Just my way of saying that I'm with Alina on this one again, as with the firestorm on mommy-lit.
Posted by: Rebecca | November 12, 2004 at 11:29 PM
I just read about Chang's death today and it was truly a shocker to me. As a person who was born and raised in Hong Kong, I was already quite familiar with the history about the Nanking massacre during WW2 before Chang's book came out. Of course the Japan government still denies the truth about its own shameful past till this day and it continually misleads its newer generations about the role their country played during WW2 and the kind of diabolic acts of crime their troops committed throughout Asia and all over the world in that period of time.
When Chang's "Rape of Nanking" came out, I was glad to see that there is an author/historian in this side of the world who cared enough about the subject matter and had the courage to write a book about it. That book has certainly opened a window of this regrettable past to many of its Western readers. Just for this reason alone, Chang should be highly praised.

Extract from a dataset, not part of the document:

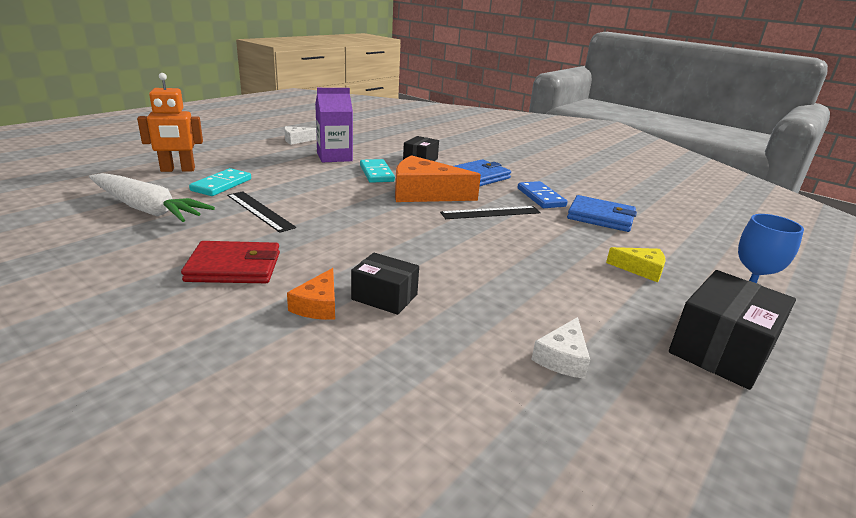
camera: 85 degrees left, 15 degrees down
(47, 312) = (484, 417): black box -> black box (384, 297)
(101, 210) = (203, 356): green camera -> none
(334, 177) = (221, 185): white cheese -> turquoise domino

When I see Chang's face in a picture now, I see a woman who is filled with vitality, strength and wisdom. It is really unfortunate that she decided to give up her life in this way. I believe she deserves much better than that. The saying that "every person has their own stories in life" truly echoes in my heart now.
God bless you Iris Chang, I hope that you can find peace and happiness from our heavenly Father now.